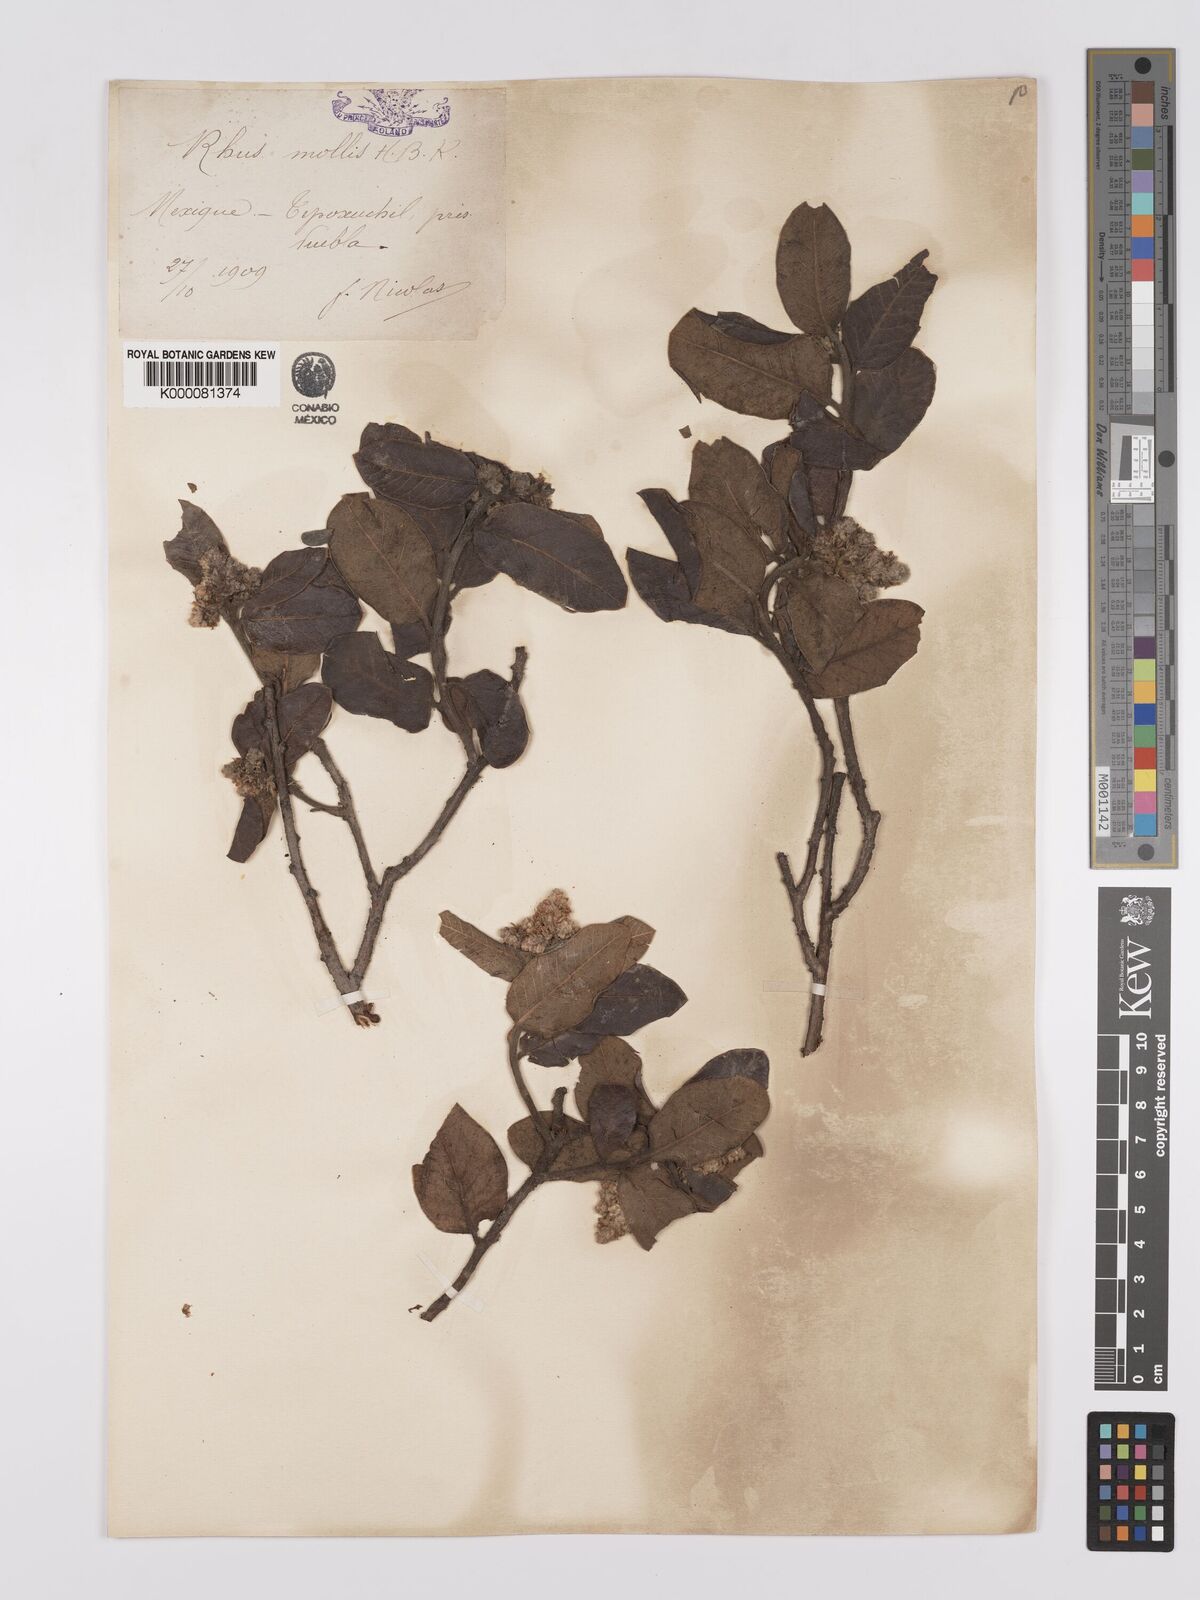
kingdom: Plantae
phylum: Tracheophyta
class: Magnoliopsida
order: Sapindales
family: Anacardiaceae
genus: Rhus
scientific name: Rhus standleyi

▶ _Short exercise_
Render the text lines from all the records above as a numbered list, omitting blank lines and leaving out the pictures.

▶ _Response to this exercise_
1. kingdom: Plantae
2. phylum: Tracheophyta
3. class: Magnoliopsida
4. order: Sapindales
5. family: Anacardiaceae
6. genus: Rhus
7. scientific name: Rhus standleyi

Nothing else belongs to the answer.